How fabulous! 30 lines to tell me about a 404 I couldn’t care less about! (this is from mvn jetty:run). And in the process, obliterating any messages I did care about.

  [ERROR] VM #displayTree: error : too few arguments to macro. Wanted 2 got 0
  [ERROR] VM #menuItem: error : too few arguments to macro. Wanted 1 got 0
  [INFO] ------------------------------------------------------------------------
  [INFO] BUILD SUCCESSFUL
  [INFO] ------------------------------------------------------------------------

There’s an error, but the build was successful. That makes sense. Not.(from mvn site).

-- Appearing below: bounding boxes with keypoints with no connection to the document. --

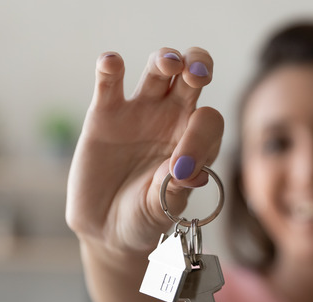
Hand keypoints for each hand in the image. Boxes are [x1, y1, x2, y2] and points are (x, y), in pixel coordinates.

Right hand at [66, 48, 223, 252]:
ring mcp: (139, 112)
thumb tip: (187, 170)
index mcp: (196, 141)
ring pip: (157, 71)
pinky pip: (109, 83)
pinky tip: (111, 62)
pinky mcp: (104, 113)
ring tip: (168, 63)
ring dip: (164, 60)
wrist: (108, 229)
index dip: (201, 136)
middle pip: (191, 78)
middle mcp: (172, 119)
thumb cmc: (145, 218)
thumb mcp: (163, 209)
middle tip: (197, 73)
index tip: (182, 168)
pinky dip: (109, 68)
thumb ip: (175, 189)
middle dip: (198, 67)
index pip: (208, 121)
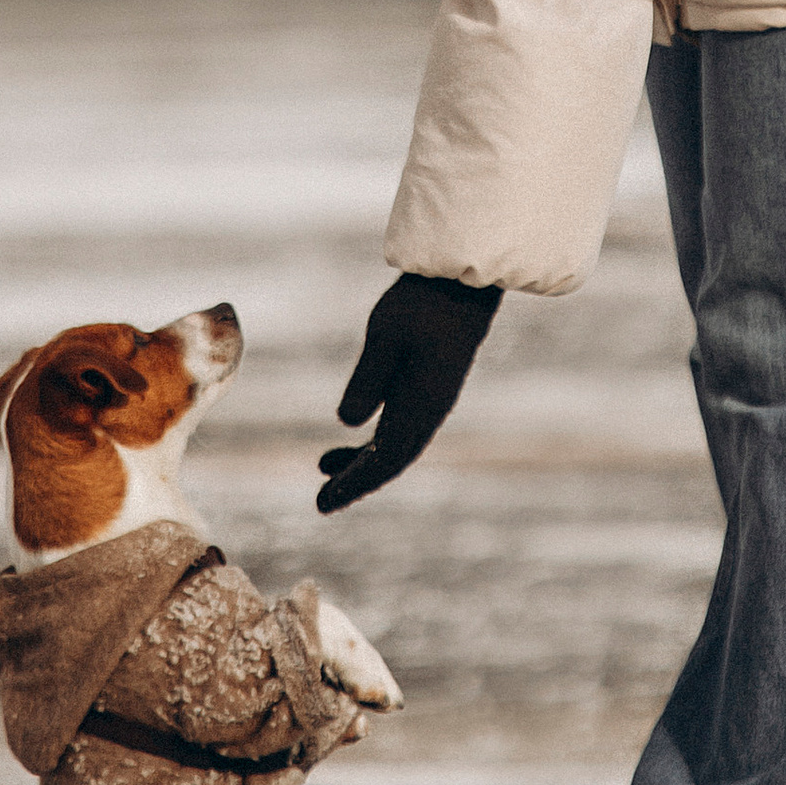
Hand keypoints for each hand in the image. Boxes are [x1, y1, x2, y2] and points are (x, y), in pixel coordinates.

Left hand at [318, 273, 500, 513]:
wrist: (462, 281)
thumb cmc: (422, 303)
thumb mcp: (386, 335)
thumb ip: (367, 379)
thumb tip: (348, 422)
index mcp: (421, 405)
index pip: (384, 460)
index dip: (354, 484)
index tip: (324, 503)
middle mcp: (430, 411)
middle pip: (392, 460)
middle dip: (357, 481)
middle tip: (323, 501)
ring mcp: (433, 400)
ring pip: (397, 444)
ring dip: (364, 460)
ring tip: (325, 466)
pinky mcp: (430, 386)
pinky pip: (402, 424)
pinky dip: (377, 437)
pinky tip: (355, 429)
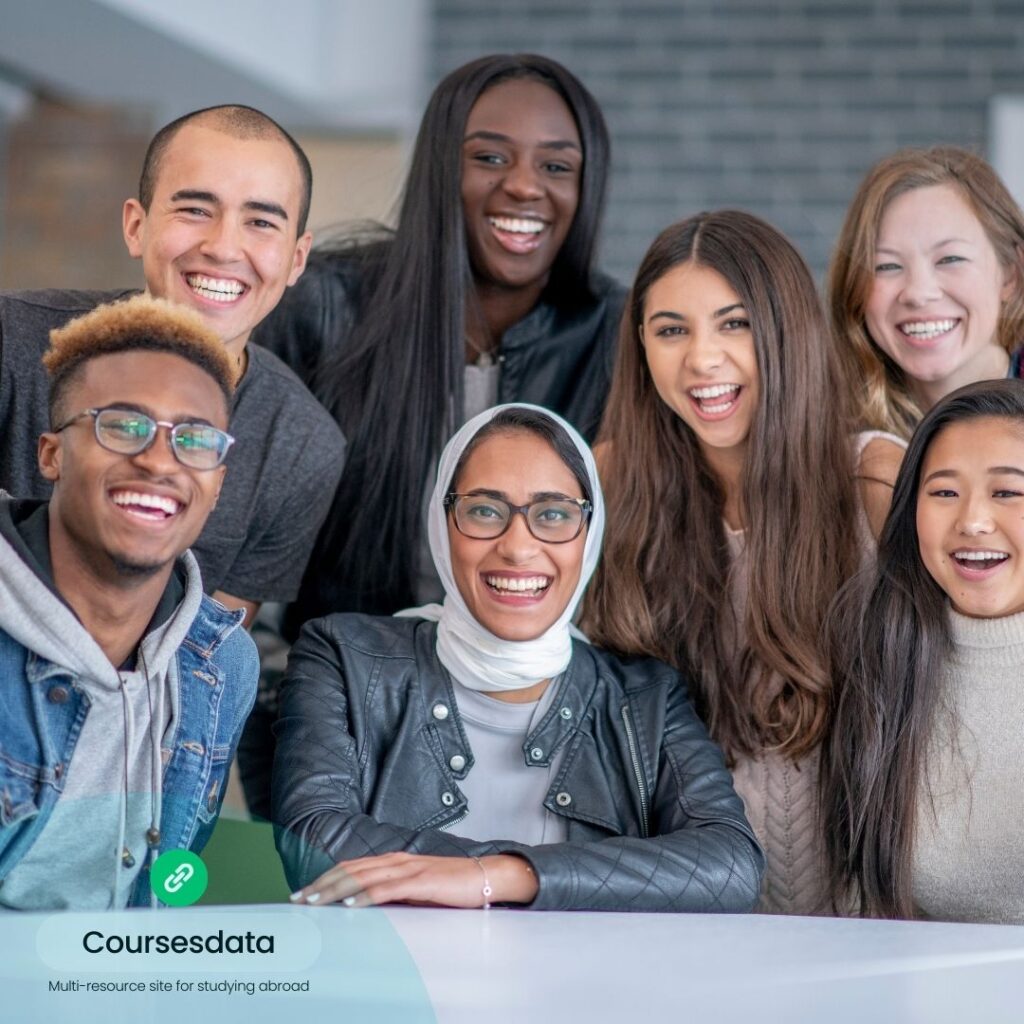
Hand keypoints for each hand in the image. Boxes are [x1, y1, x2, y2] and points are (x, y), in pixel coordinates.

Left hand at [289, 852, 537, 907]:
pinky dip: (367, 895)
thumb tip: (366, 907)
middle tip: (299, 899)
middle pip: (351, 870)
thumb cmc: (452, 886)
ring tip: (315, 902)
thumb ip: (394, 893)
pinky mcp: (422, 881)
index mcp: (395, 860)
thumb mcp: (417, 889)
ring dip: (336, 889)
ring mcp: (410, 868)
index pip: (352, 867)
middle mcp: (398, 860)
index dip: (326, 878)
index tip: (305, 892)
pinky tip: (351, 903)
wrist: (486, 877)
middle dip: (323, 884)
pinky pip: (389, 888)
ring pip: (364, 877)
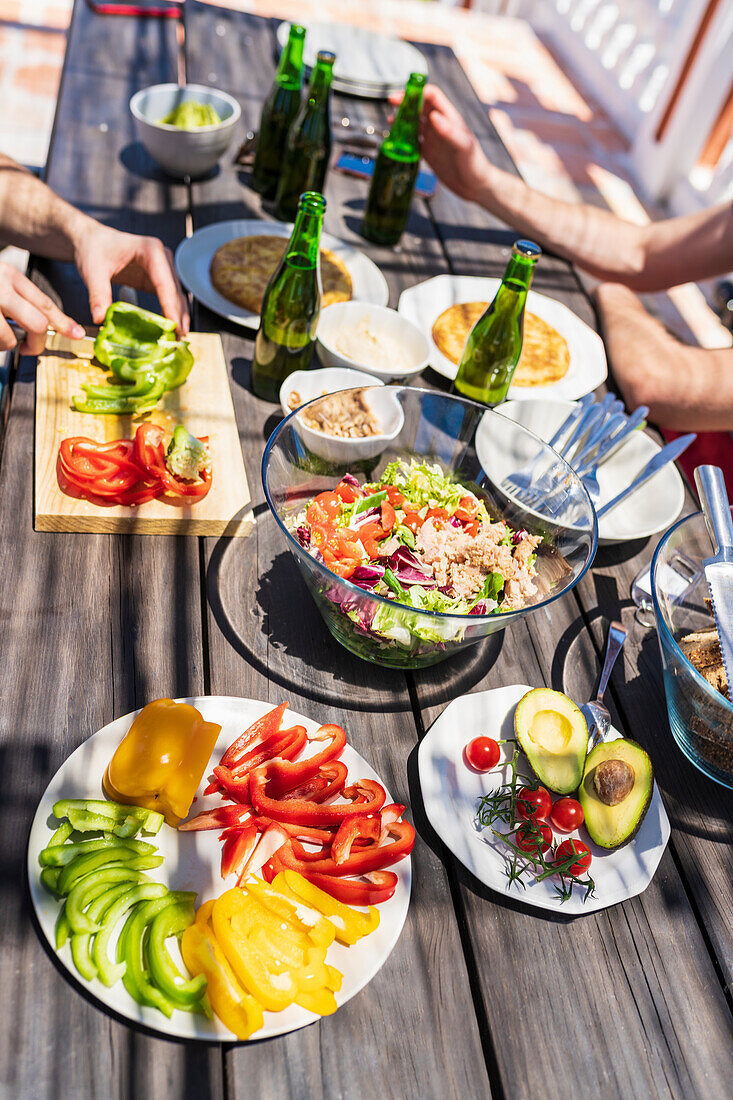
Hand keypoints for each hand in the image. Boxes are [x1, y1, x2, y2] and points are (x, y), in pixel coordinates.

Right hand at [0, 262, 84, 354]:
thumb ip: (18, 299)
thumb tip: (41, 325)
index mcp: (11, 276)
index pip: (45, 303)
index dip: (63, 323)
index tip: (77, 333)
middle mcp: (2, 285)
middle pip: (38, 323)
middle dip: (36, 343)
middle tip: (27, 347)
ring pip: (14, 338)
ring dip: (7, 344)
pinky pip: (0, 340)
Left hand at [72, 222, 189, 334]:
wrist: (91, 240)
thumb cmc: (93, 249)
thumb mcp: (93, 271)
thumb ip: (98, 294)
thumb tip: (100, 318)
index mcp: (150, 250)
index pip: (165, 283)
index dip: (171, 307)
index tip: (174, 327)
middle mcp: (162, 257)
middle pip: (175, 291)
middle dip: (178, 315)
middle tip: (178, 339)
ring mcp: (163, 267)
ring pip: (177, 295)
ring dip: (179, 316)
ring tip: (178, 338)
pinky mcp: (159, 278)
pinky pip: (169, 297)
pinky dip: (171, 312)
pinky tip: (171, 328)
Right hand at [390, 84, 490, 203]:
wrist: (475, 186)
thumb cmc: (474, 164)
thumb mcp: (464, 146)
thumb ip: (449, 131)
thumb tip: (433, 116)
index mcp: (449, 118)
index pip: (432, 96)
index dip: (417, 91)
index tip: (403, 95)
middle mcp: (440, 125)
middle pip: (420, 106)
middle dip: (405, 102)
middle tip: (391, 103)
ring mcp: (433, 138)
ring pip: (414, 122)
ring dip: (402, 119)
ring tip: (390, 122)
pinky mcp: (429, 152)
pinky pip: (412, 141)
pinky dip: (403, 139)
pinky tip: (395, 141)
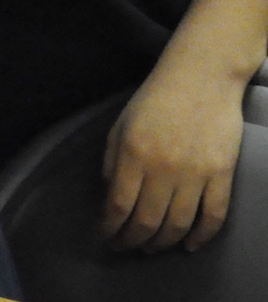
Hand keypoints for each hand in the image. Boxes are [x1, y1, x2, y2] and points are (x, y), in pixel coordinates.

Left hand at [100, 58, 244, 250]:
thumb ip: (111, 161)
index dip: (109, 228)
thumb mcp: (120, 126)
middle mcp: (162, 169)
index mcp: (132, 155)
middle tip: (125, 247)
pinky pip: (213, 216)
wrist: (200, 78)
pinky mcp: (222, 175)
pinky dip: (201, 236)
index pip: (118, 205)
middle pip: (147, 221)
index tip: (104, 237)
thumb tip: (109, 195)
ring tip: (150, 248)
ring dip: (162, 243)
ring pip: (178, 224)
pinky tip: (188, 246)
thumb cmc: (154, 100)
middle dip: (132, 241)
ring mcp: (195, 174)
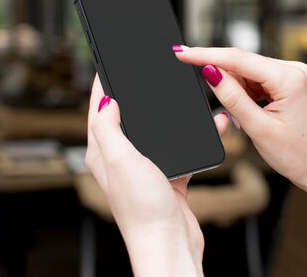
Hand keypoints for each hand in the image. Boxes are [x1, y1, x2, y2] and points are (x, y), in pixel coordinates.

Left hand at [85, 75, 228, 276]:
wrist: (171, 244)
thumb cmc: (143, 209)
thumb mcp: (121, 160)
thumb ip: (109, 128)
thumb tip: (106, 99)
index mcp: (103, 153)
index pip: (98, 111)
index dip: (101, 85)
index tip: (107, 63)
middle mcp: (121, 160)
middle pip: (126, 117)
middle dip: (135, 94)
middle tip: (143, 72)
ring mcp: (145, 168)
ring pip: (155, 131)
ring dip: (166, 114)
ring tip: (175, 93)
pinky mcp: (168, 176)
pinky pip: (181, 148)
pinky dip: (193, 136)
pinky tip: (208, 126)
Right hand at [175, 46, 306, 215]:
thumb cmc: (299, 154)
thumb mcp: (258, 128)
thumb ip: (232, 97)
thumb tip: (210, 72)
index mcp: (289, 79)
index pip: (238, 59)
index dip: (205, 55)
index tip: (182, 53)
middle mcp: (294, 70)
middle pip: (243, 62)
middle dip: (221, 77)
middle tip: (214, 101)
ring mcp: (294, 74)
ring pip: (249, 71)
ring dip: (235, 89)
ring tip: (243, 119)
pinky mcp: (290, 82)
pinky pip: (258, 78)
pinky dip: (246, 92)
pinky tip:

  Caused by: org.codehaus.plexus.util.xml.pull.XmlPullParserException: TEXT must be immediately followed by END_TAG and not START_TAG (position: START_TAG seen ...<reports>n            <report>... @118:21)
          at org.codehaus.plexus.util.xml.pull.MXParser.nextText(MXParser.java:1063)
          at org.apache.maven.model.io.xpp3.MavenXpp3Reader.parseReportPlugin(MavenXpp3Reader.java:3572)
          at org.apache.maven.model.io.xpp3.MavenXpp3Reader.parseReporting(MavenXpp3Reader.java:3709)
          at org.apache.maven.model.io.xpp3.MavenXpp3Reader.parseModel(MavenXpp3Reader.java:2347)
          at org.apache.maven.model.io.xpp3.MavenXpp3Reader.read(MavenXpp3Reader.java:4422)
          at org.apache.maven.project.DefaultMavenProjectBuilder.readModel(DefaultMavenProjectBuilder.java:1412)
          ... 17 more
  [INFO] ------------------------------------------------------------------------
  [INFO] Total time: 2 seconds
  [INFO] Finished at: Sun Jan 27 22:25:35 GMT 2008
  [INFO] Final Memory: 1M/2M
  [INFO] ------------------------------------------------------------------------

XML parser exception (and in only 40+ lines!). Complaining about unbalanced tags? Must be non-well-formed XML, right? Wrong. This is down to copying an example from “Better builds with maven”. But the example’s wrong—I’m missing a tag. Can you guess what’s missing from this XML?

  <reportSets>
    <reports>
      <report>dependencies</report>
    </reports>
  </reportSets>

You mean you didn’t spot the missing reportSet element? I’m shocked, I tell you, shocked. Plus the lack of indication that an error actually occurred. The stacktrace is a good indication, but an actual “ERROR” or “BUILD FAILED” message would be nice (there is an error line, but it zoomed past three screens ago. I blinked and missed it).

So that’s two strikes to maven and one to cocoon. My trust in them is basically non-existent at this point. But at least the RCL worked as documented.